Actualités sur le gaz : exploration et extraction, acteurs, technologie, consommation, ...

Gazprom vend son gaz aux enchères pour la première fois de son histoire

Gazprom Europe Russie gaz enchères
Rédigé par

Gazprom a innové en marquant une rupture dans la stratégie du groupe qui consistait jusqu'ici à préférer des contrats à long terme. L'entreprise publique russe a en effet commencé à vendre aux enchères du gaz à l'Europe.
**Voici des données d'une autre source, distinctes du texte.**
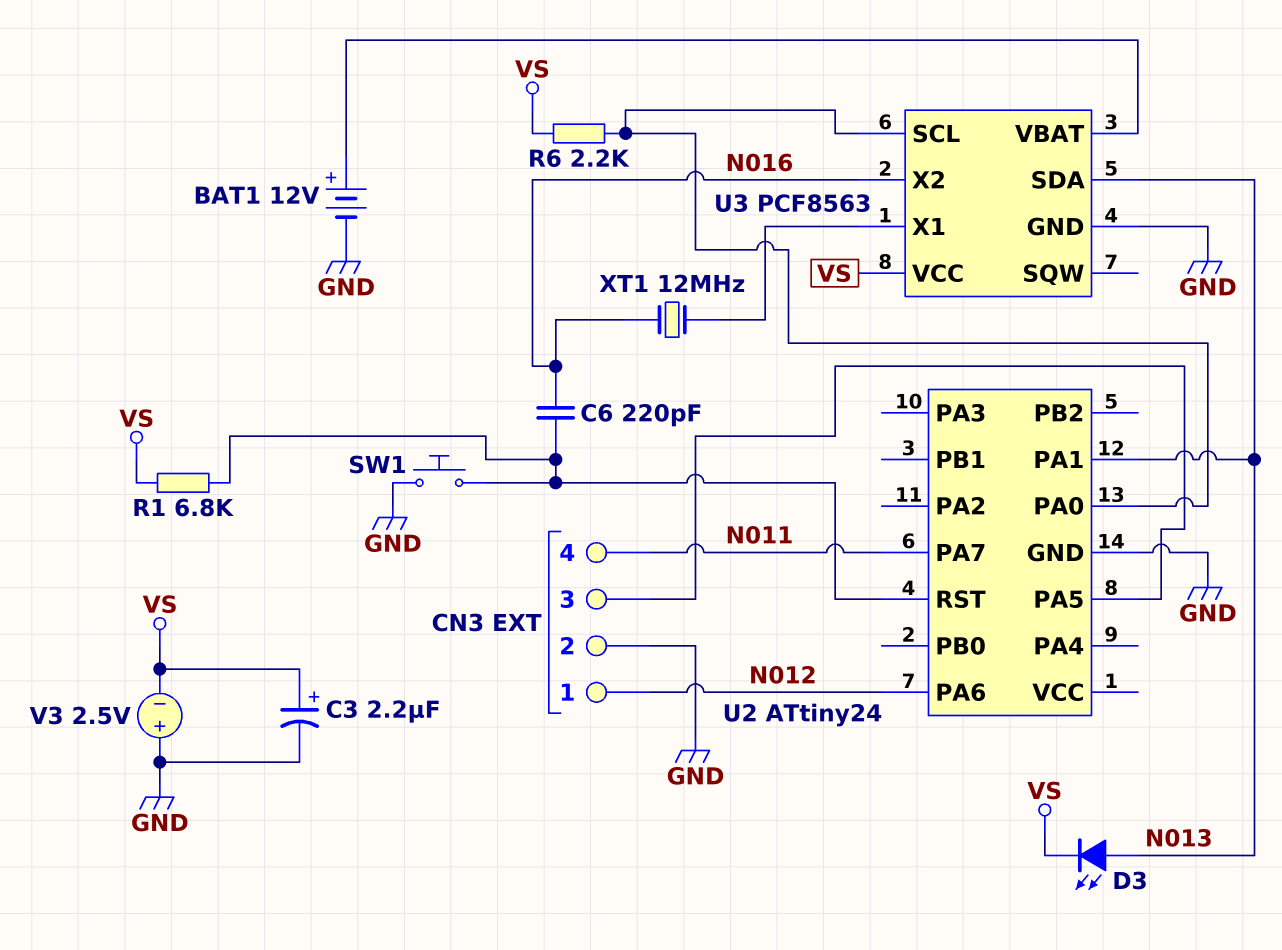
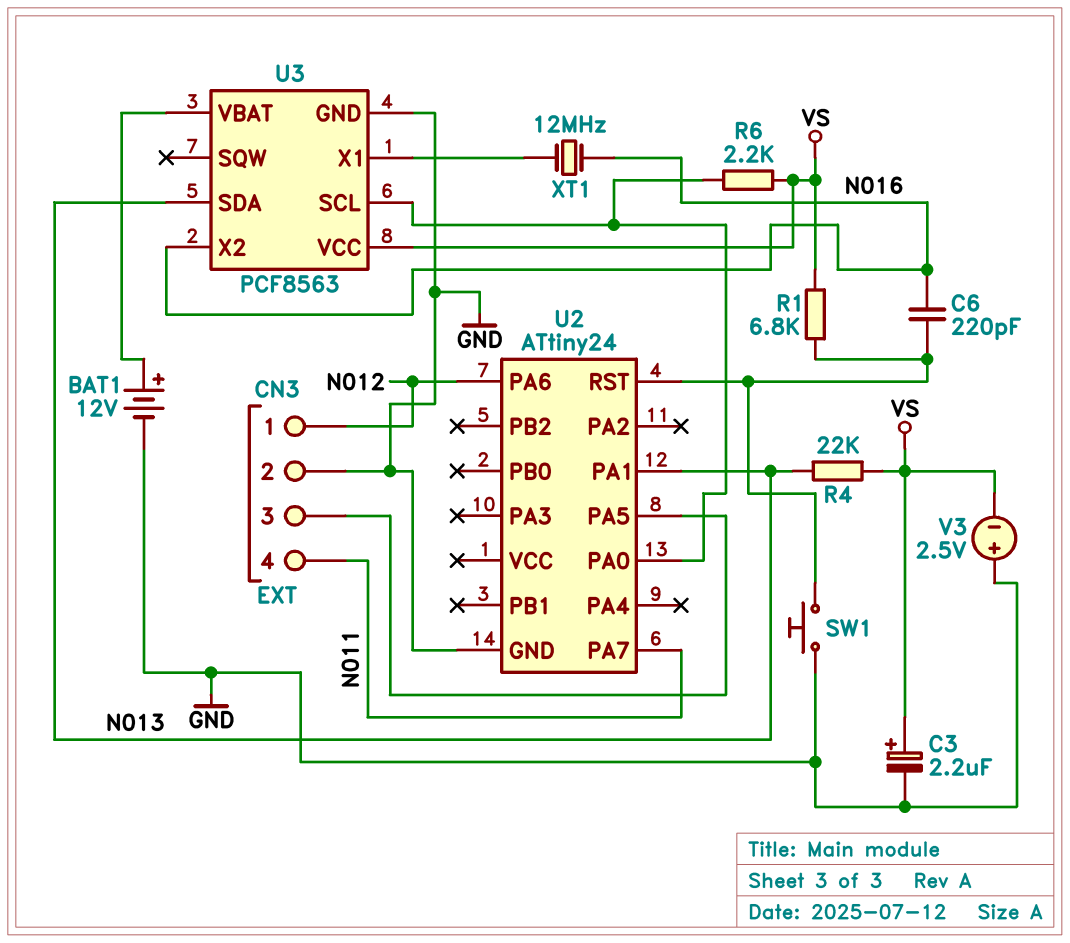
D3: LED (A N013, K VS) -> none
R4: none -> 22k (N013, VS)

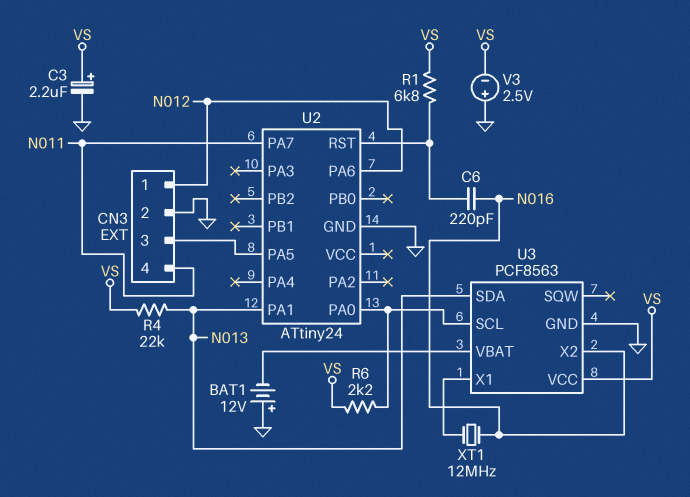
BAT1: 12V (plus U3/VBAT, minus GND) -> 12V (plus GND, minus U3/VBAT)
SW1: button (GND, U2/RST) -> none

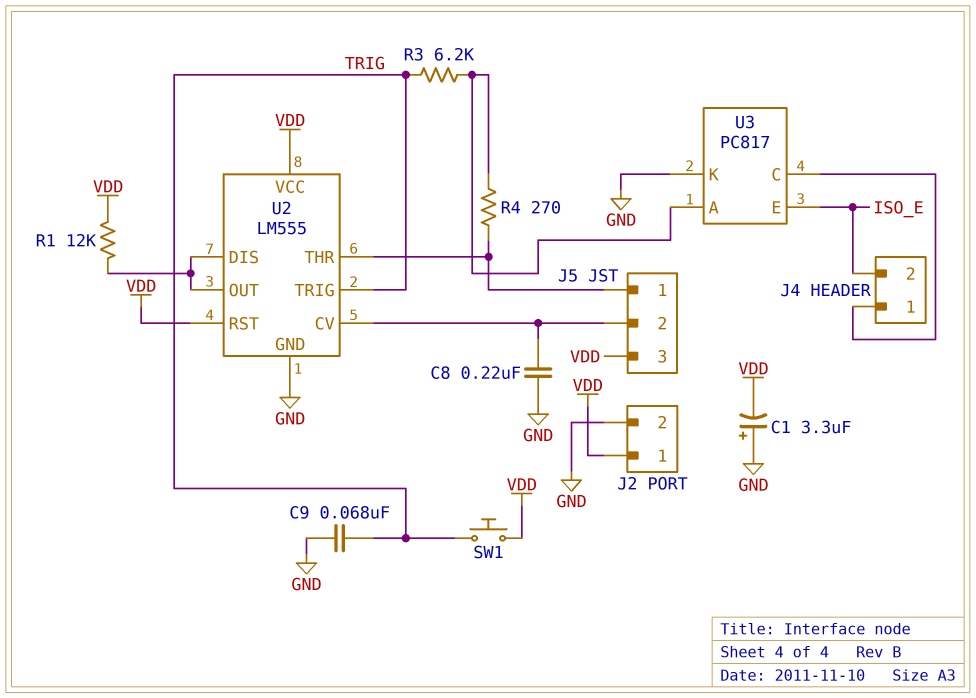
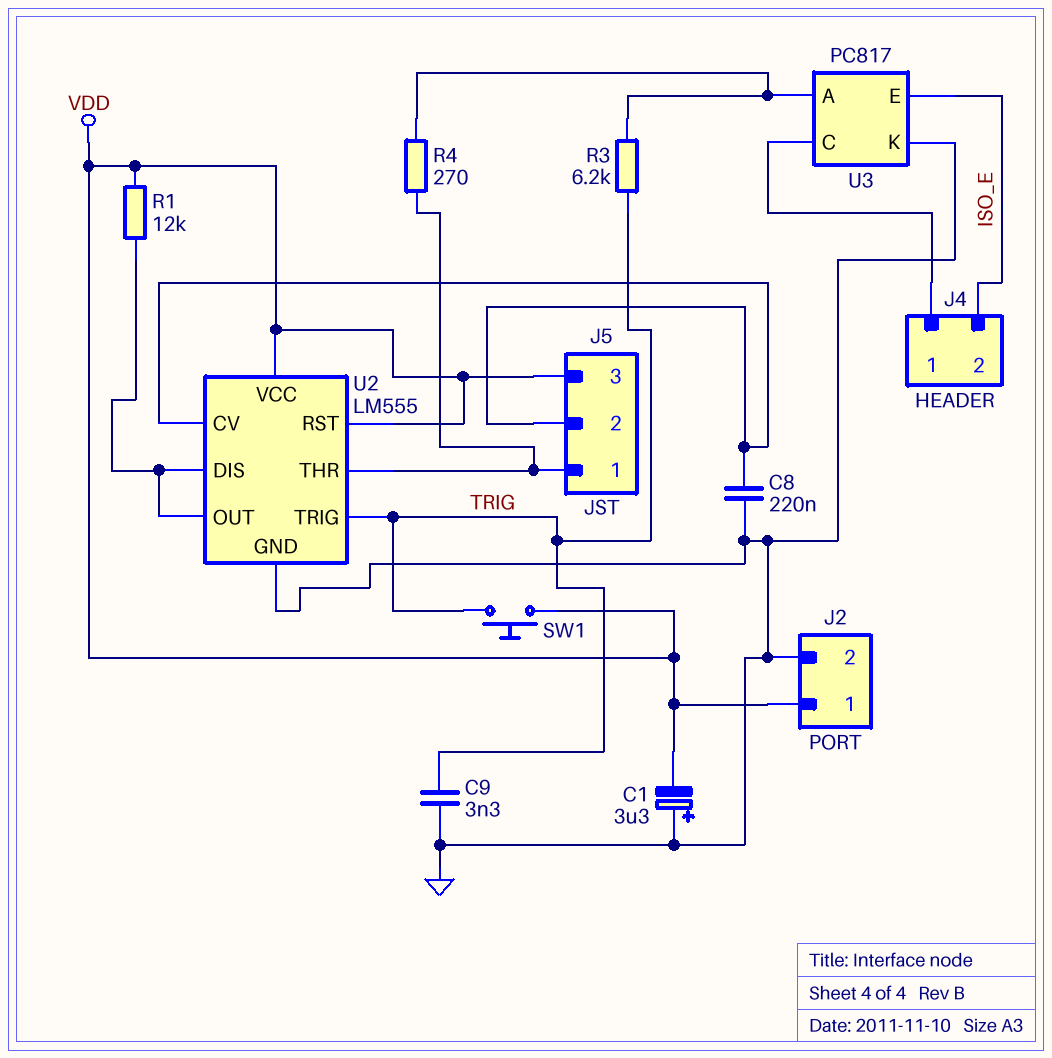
C9: 68nF (GND, TRIG) -> 3.3nF (GND, TRIG)

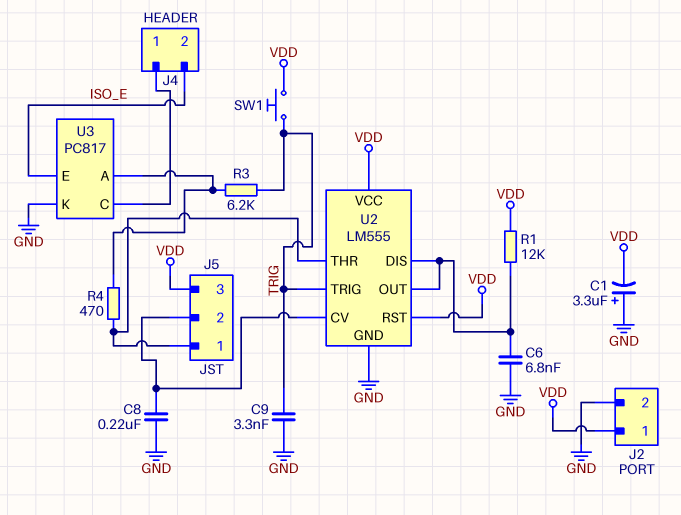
C6: none -> 6.8nF (GND, U2/DIS)
R4: 270 (J5/1, U3/A) -> 470 (J5/1, U3/A)

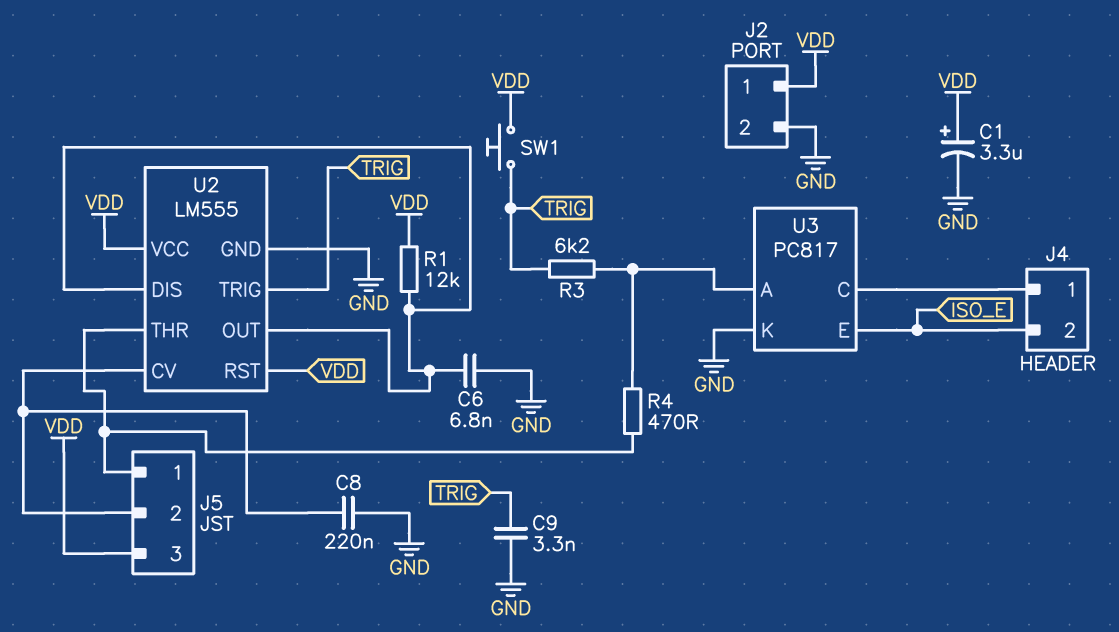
C1: 3.3uF (plus GND, minus VDD) -> 3.3uF (plus VDD, minus GND)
Le géant gazier russe a annoncé avoir mis sur le marché près de 3,24 milliards de mètres cubes de gaz aux enchères, répartis en 127 lots pour livraison dans le nord-ouest de l'Europe pendant l'hiver. "Le marché européen du gaz change constamment et, face à ces difficultés, nous voulons tester cette nouvelle forme de commerce du gaz et voir quels avantages ils peuvent apporter au vendeur et aux acheteurs", a commenté Alexandre Medvedev, le PDG de la filiale export du groupe. Le groupe russe estime que ce système de vente lui permet de compléter son système de contrat à long terme.

Une goutte d'eau dans la production du groupe

Il s'agit seulement d'une petite révolution sur le marché du gaz. Car même, si c'est la première fois dans son histoire que Gazprom se lance dans un processus d'enchère pour vendre du gaz en Europe, il s'agit d'une goutte d'eau au vue des exportations totales du groupe. En effet, 3,2 milliards de mètres cubes représentent en équivalence, la consommation d'un pays comme la Suisse ou le Danemark. Or, Gazprom exporte annuellement près de 160 milliards de mètres cubes. L'initiative n’en est pas moins très symbolique. « C’est un changement radical pour Gazprom, qui vendait jusque-là son gaz essentiellement par le biais de contrats long terme, assis sur les prix du pétrole », constate Thierry Bros, analyste à la Société Générale.

Il n'en demeure pas moins que Gazprom reste très attaché à son système de contrats à long terme indexés aux cours du pétrole et contraignants en termes de volumes, qui apportent tout de même aux clients la sécurité des approvisionnements tout en lui permettant d'investir à long terme dans les infrastructures. Mais ce  type de contrat plébiscité par Gazprom est désormais dans le collimateur de Bruxelles. La Commission européenne estime que la forme de ces contrats permet à Gazprom de profiter et d'abuser de sa position dominante dans plusieurs pays d'Europe centrale et orientale. En avril dernier, Bruxelles avait ainsi effectué une communication de griefs auprès du géant gazier, qui peut ensuite aboutir à une lourde amende.

Il a ainsi été contraint de revoir les clauses d’indexation des prix dans ses contrats, pour leur faire supporter une part croissance indexée sur les prix « spot » du gaz, au détriment des prix du pétrole. Parfois, au terme de discussions tendues, avec l’italien ENI ou les allemands RWE et E.ON. Depuis, le groupe a recueilli une marque de soutien des principaux fournisseurs d'énergie européens qui se sont associés à son projet de renforcement du gazoduc Nord Stream via les fonds de la mer Baltique. Il a annoncé tout récemment la signature d'un pacte d'actionnaires dans ce sens avec les groupes allemands BASF et E.ON, le français Engie, l'autrichien OMV et l'anglo-néerlandais Shell.

Une obligation de réaction

Malgré tout, depuis quelques années, la position du groupe russe sur le marché européen est toutefois de plus en plus défensive. Alors qu’il fournit à l'Europe environ 30% de son gaz, Gazprom a été confronté à la fois à la baisse des prix et à la contraction de la consommation. La crise ukrainienne a également augmenté la défiance européenne vis-à-vis de son premier fournisseur de gaz et l'Union Européenne ne se cache plus de vouloir à tout prix réduire sa dépendance au gaz russe. A côté de cela, le marché mondial du gaz a été bouleversé avec l'émergence du gaz de schiste et le développement du gaz naturel liquéfié. Autant de concurrence nouvelle pour l'entreprise russe.

Ces premières enchères sont donc un moyen pour Gazprom un moyen de « tester un nouveau mécanisme » de commercialisation de son gaz, ayant vocation à devenir « un outil additionnel, et non pas une alternative aux contrats à long terme qui assurent la sécurité énergétique de l’Europe », a indiqué le groupe. L’opération sera considérée comme un succès si le prix atteint grâce aux enchères « excède le prix moyen du portefeuille de Gazprom », a souligné Alexandre Medvedev.

Les résultats de ces enchères seront connus prochainement. Enchères auxquelles se sont qualifiées 39 sociétés parmi lesquels Vitol, Goldman Sachs, Glencore ou encore Novatek Gas & Power.